« Back to Sheet « בחזרה לדף המקורות
  1. Last week in the supermarket

    at an unlikely hour

    I saw a woman I know.

    She tried to avoid me

    pretended not to remember me

    but I had unwittingly trapped her

    blocked her escape to the tuna fish aisle.

     

    I just wanted to say hello

    my cruelty was inadvertent

    but up close I saw 

    her hair was in disarray

    and dirty, her face

    without its careful mask

    of lipstick, blusher, shadow.

    She was wearing a ratty old jacket

    the discard of her husband or teenage son.

    Nine thirty on a Tuesday morning,

    dressed like that -

    suddenly I knew she was out of work

    and ashamed.  And coming undone

    there in the tuna fish aisle.

     

    I tried as best I could 

    to help her cover her nakedness

    but all that day and the next

    she haunted me.

    How strange, I thought,

    how strange and how sad

    that she should feel threatened, judged,

    shamed by me.

     

    The rabbis say 

    when you bring color to someone's face

    it's as if you shed their blood.

    Forgive me.

    May you be restored to your full self/

    Soon, speedily, in our day

    And let us say amen.

     

    Merle Feld, Supermarket Prayer

     

  2. Questions for Discussion

     

    1.) What is the character in this prayer praying for?

     

    2.) Why do the rabbis say, "when you bring color to someone's face, it's as if you shed their blood."  Do you agree with the statement?

     

    3.) How far does our responsibility to avoid "bring(ing) color to someone's face" go?

  3. הנהו בריוני דהוו בשבבותיה דר"מ והוו קא מצערו ליה טובא הוה קא בעי ר' מאיר רחמי עלויהו כי היכי דלימותו אמרה לי' ברוריא דביתהו מאי דעתך משום דכתיב (תהלים קד, לה) יתמו חטאים מי כתיב חוטאים חטאים כתיב ועוד שפיל לסיפיה דקרא ורשעים עוד אינם כיון דיתמו חטאים ורשעים עוד אינם אלא בעי רחמי עלויהו דלהדרו בתשובה ורשעים עוד אינם בעא רחמי עלויהו והדרו בתשובה:

    Some thugs were living in Rabbi Meir's neighborhood and were causing him a lot of trouble. Rabbi Meir used to pray that they should die. Bruria, his wife, said to him, "What is your opinion?

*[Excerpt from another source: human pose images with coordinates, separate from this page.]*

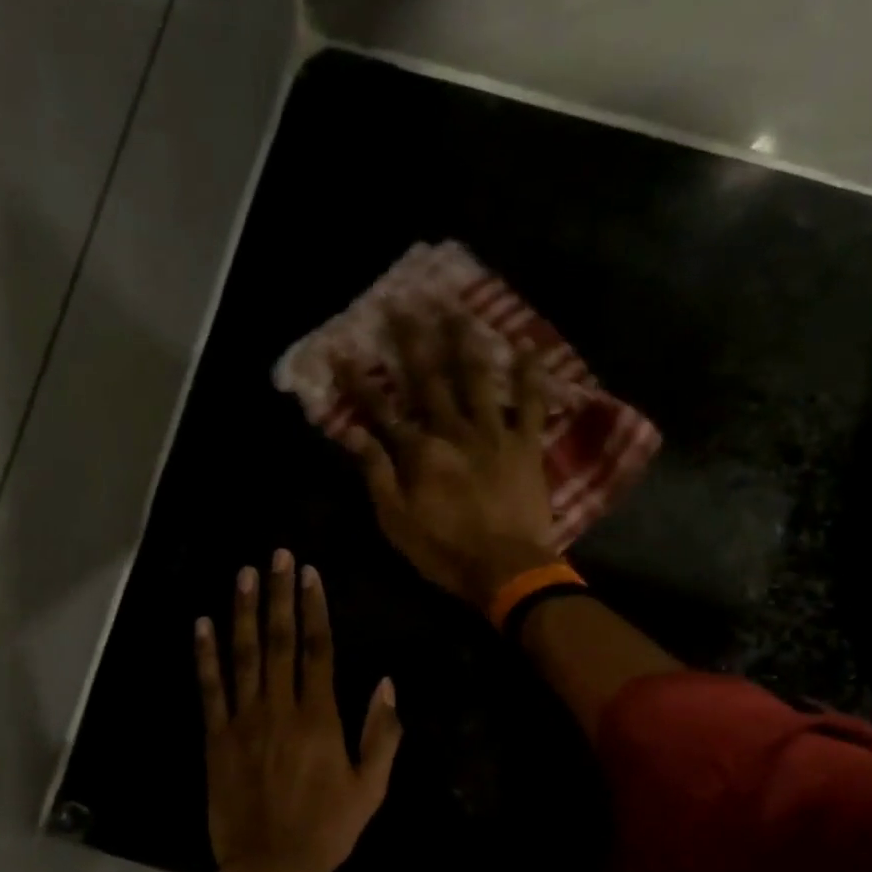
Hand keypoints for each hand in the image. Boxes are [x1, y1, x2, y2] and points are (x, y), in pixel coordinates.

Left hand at [195, 550, 401, 871]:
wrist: (270, 868)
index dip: (314, 609)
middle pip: (279, 642)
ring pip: (243, 656)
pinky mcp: (216, 739)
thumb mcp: (371, 788)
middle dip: (279, 595)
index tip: (310, 575)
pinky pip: (209, 690)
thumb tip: (386, 683)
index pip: (317, 650)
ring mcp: (243, 723)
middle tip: (277, 556)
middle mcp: (279, 710)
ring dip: (243, 612)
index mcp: (319, 720)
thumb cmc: (327, 830)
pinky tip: (202, 624)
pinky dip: (205, 656)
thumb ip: (381, 734)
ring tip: (244, 574)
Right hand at [338, 306, 560, 608]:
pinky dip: (528, 375)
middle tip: (404, 303)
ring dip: (464, 341)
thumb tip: (352, 433)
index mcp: (419, 452)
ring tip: (456, 308)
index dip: (360, 381)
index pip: (381, 410)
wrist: (506, 568)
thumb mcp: (396, 520)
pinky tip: (525, 346)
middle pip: (428, 379)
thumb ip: (376, 473)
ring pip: (476, 378)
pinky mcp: (526, 445)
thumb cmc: (444, 551)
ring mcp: (493, 434)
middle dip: (412, 340)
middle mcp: (453, 431)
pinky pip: (529, 403)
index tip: (343, 350)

Is it because it is written, 'Sins will cease?' (Psalm 104:35).  It doesn't say, 'sinners,' it says 'sins!'  Also, follow to the end of the verse, 'And evildoers will be no longer.'  Since sinners cease, they will no longer be evildoers?  Rather, pray that they should repent, and no longer be evildoers."  He prayed for them, and they repented.  Translation: Steve Greenberg

  4. Questions for Discussion

     

    1.) Are there some things it is sinful to pray for?

     

    2.) How do you pray for repentance?  Is saying words enough?  How can you (or even can you) make someone repent (do Teshuvah)?

  5. It is a sobering message to realize that we are responsible, but an empowering one as well.

     

    There may always be French fries, and they may be engineered to be addictive and tempting, but we don't have to eat them, That does not exonerate the complicity of the food industry, but focusing on the battle that is won more handily, the one between the fries and our bellies, may be a better use of our time.

     

    Avi Weinstein on Babylonian Talmud, Avoda Zara 17a (scorchintorah.blogspot.com)

  6. Questions for Discussion

     

    1.) What is our role in doing Tesuvah?  Can we do Teshuvah for anyone who isn't ourselves?

     

    2.) What is the difference between Teshuvah and rebuking someone? 

  7. Every morning we wake up and proclaim:

    אלוהי נשמה שתתה בי טהורה היא

    (Elohai neshamah shenatata bi tehora hi)

    My Lord, the soul which you gave to me is pure.

     

    How can we brazenly lie like that to our Creator, who knows the truth?  The vast majority of us aren't at all pure.  Did we conveniently forget all the demeaning averot [sins] which we committed just the day before?

     

    [...]

     

    For Teshuvah to be possible there must be something incorruptible in the human personality.  Even the most hardened criminal must have some element within him which remains untouched by sin, which has never committed a crime - the neshamah.  While the ruach [spirit] becomes corruped and dirtied by its sins, the neshamah was never involved in those actions.  The neshamah always remained pure and unsulied, as we say each morning in Elohai neshamah.

     

    Joseph Soloveitchik, On Teshuvah

  8. Questions for Discussion

     

    1.) What is the difference between the ruach and the neshamah?

     

    2.) Can you say a prayer about having a pure soul when we have made mistakes in the past?  Why or why not?  If so, how?